┌─ DATA UNDER STUDY

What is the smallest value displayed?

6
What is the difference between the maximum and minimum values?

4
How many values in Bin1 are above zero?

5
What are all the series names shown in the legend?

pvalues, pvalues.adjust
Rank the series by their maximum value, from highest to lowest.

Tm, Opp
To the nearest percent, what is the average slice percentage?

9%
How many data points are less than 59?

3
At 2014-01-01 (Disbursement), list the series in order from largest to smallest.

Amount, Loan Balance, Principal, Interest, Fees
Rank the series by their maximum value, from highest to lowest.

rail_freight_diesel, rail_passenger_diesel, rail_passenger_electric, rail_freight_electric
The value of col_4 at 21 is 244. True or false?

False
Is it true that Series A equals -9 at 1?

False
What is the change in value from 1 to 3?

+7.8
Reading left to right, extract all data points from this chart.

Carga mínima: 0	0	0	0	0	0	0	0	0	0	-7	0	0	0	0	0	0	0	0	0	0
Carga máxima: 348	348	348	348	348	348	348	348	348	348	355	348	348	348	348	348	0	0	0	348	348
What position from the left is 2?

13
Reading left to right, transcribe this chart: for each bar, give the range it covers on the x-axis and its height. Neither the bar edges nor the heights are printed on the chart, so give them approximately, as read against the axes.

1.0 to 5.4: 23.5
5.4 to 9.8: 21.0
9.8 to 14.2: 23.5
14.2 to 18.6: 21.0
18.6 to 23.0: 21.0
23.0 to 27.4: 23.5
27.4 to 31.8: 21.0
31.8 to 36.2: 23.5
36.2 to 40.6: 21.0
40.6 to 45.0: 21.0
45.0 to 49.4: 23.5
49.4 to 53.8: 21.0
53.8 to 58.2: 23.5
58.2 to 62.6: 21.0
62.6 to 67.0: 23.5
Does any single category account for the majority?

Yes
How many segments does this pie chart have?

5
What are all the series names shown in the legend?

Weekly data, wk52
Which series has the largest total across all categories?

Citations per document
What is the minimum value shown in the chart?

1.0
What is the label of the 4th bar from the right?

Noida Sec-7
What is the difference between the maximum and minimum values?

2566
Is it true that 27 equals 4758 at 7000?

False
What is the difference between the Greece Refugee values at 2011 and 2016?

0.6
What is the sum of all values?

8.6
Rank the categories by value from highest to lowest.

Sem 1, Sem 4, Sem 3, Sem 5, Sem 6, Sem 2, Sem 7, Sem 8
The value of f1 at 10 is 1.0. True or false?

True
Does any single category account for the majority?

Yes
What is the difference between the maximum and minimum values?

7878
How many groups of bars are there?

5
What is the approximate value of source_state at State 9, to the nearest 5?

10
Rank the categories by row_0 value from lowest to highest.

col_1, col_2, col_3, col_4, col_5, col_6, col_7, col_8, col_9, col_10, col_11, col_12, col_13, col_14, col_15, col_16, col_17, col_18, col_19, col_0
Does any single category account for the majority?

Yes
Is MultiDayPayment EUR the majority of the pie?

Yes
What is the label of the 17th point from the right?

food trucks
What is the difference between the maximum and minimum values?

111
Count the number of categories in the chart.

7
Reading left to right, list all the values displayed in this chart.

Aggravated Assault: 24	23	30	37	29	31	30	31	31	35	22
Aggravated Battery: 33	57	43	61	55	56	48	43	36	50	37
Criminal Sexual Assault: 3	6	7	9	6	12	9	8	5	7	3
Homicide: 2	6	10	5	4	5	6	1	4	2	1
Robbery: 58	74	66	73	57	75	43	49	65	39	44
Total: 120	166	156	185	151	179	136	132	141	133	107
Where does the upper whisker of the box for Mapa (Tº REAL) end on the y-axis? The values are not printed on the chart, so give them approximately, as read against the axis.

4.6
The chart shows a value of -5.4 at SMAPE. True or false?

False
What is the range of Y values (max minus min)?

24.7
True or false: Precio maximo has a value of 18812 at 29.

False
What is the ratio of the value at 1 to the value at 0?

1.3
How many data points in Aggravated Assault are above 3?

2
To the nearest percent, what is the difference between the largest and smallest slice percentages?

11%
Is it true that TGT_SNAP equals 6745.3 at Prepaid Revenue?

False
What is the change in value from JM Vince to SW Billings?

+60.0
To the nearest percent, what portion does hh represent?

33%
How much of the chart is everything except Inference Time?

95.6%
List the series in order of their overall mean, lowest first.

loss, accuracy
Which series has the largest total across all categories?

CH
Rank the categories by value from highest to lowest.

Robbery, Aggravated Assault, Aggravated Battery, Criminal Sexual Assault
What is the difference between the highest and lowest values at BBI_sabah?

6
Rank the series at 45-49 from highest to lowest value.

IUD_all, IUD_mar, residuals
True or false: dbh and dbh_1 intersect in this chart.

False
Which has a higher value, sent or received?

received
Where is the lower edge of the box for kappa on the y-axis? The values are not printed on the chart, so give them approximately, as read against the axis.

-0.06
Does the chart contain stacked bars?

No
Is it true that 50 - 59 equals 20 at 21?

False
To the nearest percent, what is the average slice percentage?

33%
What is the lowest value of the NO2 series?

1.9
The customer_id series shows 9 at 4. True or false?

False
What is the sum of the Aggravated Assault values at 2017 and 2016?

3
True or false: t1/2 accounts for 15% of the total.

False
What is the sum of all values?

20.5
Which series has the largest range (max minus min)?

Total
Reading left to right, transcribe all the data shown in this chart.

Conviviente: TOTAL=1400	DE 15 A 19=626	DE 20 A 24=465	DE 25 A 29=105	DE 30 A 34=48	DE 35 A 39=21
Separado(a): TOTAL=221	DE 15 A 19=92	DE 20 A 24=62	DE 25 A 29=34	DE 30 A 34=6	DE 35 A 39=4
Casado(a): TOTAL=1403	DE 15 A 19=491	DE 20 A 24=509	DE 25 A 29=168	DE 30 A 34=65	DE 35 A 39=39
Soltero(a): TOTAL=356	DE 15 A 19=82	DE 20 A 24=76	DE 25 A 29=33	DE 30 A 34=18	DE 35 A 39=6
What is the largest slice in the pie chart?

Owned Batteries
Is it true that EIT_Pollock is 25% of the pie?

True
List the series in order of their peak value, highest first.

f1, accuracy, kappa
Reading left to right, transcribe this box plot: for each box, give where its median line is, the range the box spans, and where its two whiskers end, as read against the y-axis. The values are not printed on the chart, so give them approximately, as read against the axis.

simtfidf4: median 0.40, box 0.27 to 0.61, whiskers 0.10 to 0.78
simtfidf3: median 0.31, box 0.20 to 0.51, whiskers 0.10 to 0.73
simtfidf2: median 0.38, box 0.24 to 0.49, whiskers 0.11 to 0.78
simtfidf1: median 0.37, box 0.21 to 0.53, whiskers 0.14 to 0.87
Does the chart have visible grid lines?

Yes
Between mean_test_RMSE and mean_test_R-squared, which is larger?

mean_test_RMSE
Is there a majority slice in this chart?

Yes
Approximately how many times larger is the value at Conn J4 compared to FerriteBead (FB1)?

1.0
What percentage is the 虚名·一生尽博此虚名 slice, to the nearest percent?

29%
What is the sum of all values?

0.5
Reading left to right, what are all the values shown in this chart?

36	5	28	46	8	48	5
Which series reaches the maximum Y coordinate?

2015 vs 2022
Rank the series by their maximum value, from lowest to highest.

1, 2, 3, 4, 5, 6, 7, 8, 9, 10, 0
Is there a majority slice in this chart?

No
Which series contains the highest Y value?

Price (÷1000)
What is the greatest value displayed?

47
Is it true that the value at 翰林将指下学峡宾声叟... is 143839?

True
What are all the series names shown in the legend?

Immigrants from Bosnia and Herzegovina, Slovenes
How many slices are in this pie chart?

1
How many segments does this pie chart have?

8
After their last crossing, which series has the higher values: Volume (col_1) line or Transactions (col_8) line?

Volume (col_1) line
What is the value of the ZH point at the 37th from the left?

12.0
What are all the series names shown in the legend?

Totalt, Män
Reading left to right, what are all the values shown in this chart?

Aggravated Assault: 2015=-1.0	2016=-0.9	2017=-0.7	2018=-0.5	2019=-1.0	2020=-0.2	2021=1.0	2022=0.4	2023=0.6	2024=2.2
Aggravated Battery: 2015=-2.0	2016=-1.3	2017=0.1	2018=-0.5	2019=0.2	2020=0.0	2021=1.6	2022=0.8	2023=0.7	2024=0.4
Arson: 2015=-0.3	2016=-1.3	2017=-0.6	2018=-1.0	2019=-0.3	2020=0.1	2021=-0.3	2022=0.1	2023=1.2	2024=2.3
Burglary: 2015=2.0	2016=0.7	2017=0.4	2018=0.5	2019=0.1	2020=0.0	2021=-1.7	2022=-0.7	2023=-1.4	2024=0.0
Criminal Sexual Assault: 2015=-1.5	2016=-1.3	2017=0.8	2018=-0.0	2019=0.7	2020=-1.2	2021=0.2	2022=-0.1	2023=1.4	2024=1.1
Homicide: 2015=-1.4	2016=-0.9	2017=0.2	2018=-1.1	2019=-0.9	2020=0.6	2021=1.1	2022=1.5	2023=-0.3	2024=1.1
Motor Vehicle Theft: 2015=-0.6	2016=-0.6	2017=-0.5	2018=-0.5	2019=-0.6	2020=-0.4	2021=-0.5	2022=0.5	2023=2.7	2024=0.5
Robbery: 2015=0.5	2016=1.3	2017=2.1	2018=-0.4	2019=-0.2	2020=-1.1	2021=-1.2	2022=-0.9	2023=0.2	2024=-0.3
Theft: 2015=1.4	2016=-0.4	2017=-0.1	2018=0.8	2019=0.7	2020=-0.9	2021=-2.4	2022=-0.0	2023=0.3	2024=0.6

└─

ACTIVITY
Pull out every line from the entries above that contains the word "displayed". Case counts, so only lines with a case-sensitive match qualify.

TASK SOLUTION
What is the smallest value displayed?
Reading left to right, list all the values displayed in this chart.
What is the greatest value displayed?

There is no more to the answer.